Exercise input>
::::

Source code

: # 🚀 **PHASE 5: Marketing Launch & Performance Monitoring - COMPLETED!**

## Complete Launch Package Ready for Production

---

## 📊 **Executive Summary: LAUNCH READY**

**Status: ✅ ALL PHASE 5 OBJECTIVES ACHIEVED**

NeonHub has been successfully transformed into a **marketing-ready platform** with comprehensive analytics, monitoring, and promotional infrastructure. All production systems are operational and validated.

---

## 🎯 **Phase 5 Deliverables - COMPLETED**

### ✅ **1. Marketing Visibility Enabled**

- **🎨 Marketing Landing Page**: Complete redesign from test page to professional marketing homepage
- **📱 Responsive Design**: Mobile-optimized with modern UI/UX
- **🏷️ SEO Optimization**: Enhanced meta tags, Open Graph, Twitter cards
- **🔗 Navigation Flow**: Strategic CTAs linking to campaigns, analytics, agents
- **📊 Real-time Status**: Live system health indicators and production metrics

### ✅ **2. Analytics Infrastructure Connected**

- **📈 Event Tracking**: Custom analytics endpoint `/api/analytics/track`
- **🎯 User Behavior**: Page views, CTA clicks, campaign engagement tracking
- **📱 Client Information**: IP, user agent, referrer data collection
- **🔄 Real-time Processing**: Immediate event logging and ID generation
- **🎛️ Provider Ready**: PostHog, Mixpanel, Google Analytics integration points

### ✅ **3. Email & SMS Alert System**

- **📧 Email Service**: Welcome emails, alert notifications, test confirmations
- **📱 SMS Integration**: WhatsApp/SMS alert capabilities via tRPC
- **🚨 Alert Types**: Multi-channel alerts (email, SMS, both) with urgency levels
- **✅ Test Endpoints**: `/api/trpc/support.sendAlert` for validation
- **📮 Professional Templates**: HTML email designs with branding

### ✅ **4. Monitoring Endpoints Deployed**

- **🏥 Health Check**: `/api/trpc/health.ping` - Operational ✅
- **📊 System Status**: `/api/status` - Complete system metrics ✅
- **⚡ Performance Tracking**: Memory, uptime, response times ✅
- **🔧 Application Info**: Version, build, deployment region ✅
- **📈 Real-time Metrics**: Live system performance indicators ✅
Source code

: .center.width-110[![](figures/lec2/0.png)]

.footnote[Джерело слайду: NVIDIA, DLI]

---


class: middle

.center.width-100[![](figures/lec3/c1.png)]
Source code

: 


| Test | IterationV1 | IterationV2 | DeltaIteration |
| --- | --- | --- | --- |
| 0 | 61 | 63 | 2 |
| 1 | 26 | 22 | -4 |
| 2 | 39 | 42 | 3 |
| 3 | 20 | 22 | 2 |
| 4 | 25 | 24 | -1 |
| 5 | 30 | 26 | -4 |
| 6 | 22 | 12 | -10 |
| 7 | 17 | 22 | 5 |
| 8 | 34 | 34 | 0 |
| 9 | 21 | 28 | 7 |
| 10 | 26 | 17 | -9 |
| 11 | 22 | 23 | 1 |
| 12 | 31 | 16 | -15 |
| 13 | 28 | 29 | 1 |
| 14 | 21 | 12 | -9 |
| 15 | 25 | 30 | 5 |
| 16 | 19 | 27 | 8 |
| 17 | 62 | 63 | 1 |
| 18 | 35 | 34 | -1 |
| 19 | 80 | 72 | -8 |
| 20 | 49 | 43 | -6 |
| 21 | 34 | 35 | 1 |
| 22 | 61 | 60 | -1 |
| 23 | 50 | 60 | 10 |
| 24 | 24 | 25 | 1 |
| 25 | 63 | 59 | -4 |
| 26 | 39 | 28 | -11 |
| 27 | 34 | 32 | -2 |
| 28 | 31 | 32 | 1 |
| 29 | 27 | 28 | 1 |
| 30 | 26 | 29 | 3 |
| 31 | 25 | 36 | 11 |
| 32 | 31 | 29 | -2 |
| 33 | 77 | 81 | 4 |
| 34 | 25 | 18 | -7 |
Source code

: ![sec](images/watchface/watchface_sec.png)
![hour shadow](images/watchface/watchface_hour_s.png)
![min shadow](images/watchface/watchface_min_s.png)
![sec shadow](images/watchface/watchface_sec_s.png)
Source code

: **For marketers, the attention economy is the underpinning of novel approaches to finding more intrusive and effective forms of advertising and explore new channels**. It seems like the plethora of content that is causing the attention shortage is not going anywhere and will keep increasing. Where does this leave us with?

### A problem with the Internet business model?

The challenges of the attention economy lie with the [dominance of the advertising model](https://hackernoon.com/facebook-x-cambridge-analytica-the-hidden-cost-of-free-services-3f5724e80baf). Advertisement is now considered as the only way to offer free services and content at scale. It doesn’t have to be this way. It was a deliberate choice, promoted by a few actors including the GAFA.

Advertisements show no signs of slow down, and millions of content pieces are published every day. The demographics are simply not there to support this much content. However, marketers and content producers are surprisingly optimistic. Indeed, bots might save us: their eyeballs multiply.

::::

Aim of the exercise> Copy each of the records above character for character, with nothing altered, added, or left out.

Answer>
Source code

: # 🚀 **PHASE 5: Marketing Launch & Performance Monitoring - COMPLETED!**

## Complete Launch Package Ready for Production

---

## 📊 **Executive Summary: LAUNCH READY**

**Status: ✅ ALL PHASE 5 OBJECTIVES ACHIEVED**

NeonHub has been successfully transformed into a **marketing-ready platform** with comprehensive analytics, monitoring, and promotional infrastructure. All production systems are operational and validated.

---

## 🎯 **Phase 5 Deliverables - COMPLETED**

### ✅ **1. Marketing Visibility Enabled**

- **🎨 Marketing Landing Page**: Complete redesign from test page to professional marketing homepage
- **📱 Responsive Design**: Mobile-optimized with modern UI/UX
- **🏷️ SEO Optimization**: Enhanced meta tags, Open Graph, Twitter cards
- **🔗 Navigation Flow**: Strategic CTAs linking to campaigns, analytics, agents
- **📊 Real-time Status**: Live system health indicators and production metrics

### ✅ **2. Analytics Infrastructure Connected**

- **📈 Event Tracking**: Custom analytics endpoint `/api/analytics/track`
- **🎯 User Behavior**: Page views, CTA clicks, campaign engagement tracking
- **📱 Client Information**: IP, user agent, referrer data collection
- **🔄 Real-time Processing**: Immediate event logging and ID generation
- **🎛️ Provider Ready**: PostHog, Mixpanel, Google Analytics integration points

### ✅ **3. Email & SMS Alert System**

- **📧 Email Service**: Welcome emails, alert notifications, test confirmations
- **📱 SMS Integration**: WhatsApp/SMS alert capabilities via tRPC
- **🚨 Alert Types**: Multi-channel alerts (email, SMS, both) with urgency levels
- **✅ Test Endpoints**: `/api/trpc/support.sendAlert` for validation
- **📮 Professional Templates**: HTML email designs with branding

### ✅ **4. Monitoring Endpoints Deployed**

- **🏥 Health Check**: `/api/trpc/health.ping` - Operational ✅
- **📊 System Status**: `/api/status` - Complete system metrics ✅
- **⚡ Performance Tracking**: Memory, uptime, response times ✅
- **🔧 Application Info**: Version, build, deployment region ✅
- **📈 Real-time Metrics**: Live system performance indicators ✅
Source code

: .center.width-110[![](figures/lec2/0.png)]

.footnote[Джерело слайду: NVIDIA, DLI]

---


class: middle

.center.width-100[![](figures/lec3/c1.png)]
Source code

: 


| Test | IterationV1 | IterationV2 | DeltaIteration |
| --- | --- | --- | --- |
| 0 | 61 | 63 | 2 |
| 1 | 26 | 22 | -4 |
| 2 | 39 | 42 | 3 |
| 3 | 20 | 22 | 2 |
| 4 | 25 | 24 | -1 |
| 5 | 30 | 26 | -4 |
| 6 | 22 | 12 | -10 |
| 7 | 17 | 22 | 5 |
| 8 | 34 | 34 | 0 |
| 9 | 21 | 28 | 7 |
| 10 | 26 | 17 | -9 |
| 11 | 22 | 23 | 1 |
| 12 | 31 | 16 | -15 |
| 13 | 28 | 29 | 1 |
| 14 | 21 | 12 | -9 |
| 15 | 25 | 30 | 5 |
| 16 | 19 | 27 | 8 |
| 17 | 62 | 63 | 1 |
| 18 | 35 | 34 | -1 |
| 19 | 80 | 72 | -8 |
| 20 | 49 | 43 | -6 |
| 21 | 34 | 35 | 1 |
| 22 | 61 | 60 | -1 |
| 23 | 50 | 60 | 10 |
| 24 | 24 | 25 | 1 |
| 25 | 63 | 59 | -4 |
| 26 | 39 | 28 | -11 |
| 27 | 34 | 32 | -2 |
| 28 | 31 | 32 | 1 |
| 29 | 27 | 28 | 1 |
| 30 | 26 | 29 | 3 |
| 31 | 25 | 36 | 11 |
| 32 | 31 | 29 | -2 |
| 33 | 77 | 81 | 4 |
| 34 | 25 | 18 | -7 |
Source code

: ![sec](images/watchface/watchface_sec.png)
![hour shadow](images/watchface/watchface_hour_s.png)
![min shadow](images/watchface/watchface_min_s.png)
![sec shadow](images/watchface/watchface_sec_s.png)
Source code

: **For marketers, the attention economy is the underpinning of novel approaches to finding more intrusive and effective forms of advertising and explore new channels**. It seems like the plethora of content that is causing the attention shortage is not going anywhere and will keep increasing. Where does this leave us with?

### A problem with the Internet business model?

The challenges of the attention economy lie with the [dominance of the advertising model](https://hackernoon.com/facebook-x-cambridge-analytica-the-hidden-cost-of-free-services-3f5724e80baf). Advertisement is now considered as the only way to offer free services and content at scale. It doesn’t have to be this way. It was a deliberate choice, promoted by a few actors including the GAFA.

Advertisements show no signs of slow down, and millions of content pieces are published every day. The demographics are simply not there to support this much content. However, marketers and content producers are surprisingly optimistic. Indeed, bots might save us: their eyeballs multiply.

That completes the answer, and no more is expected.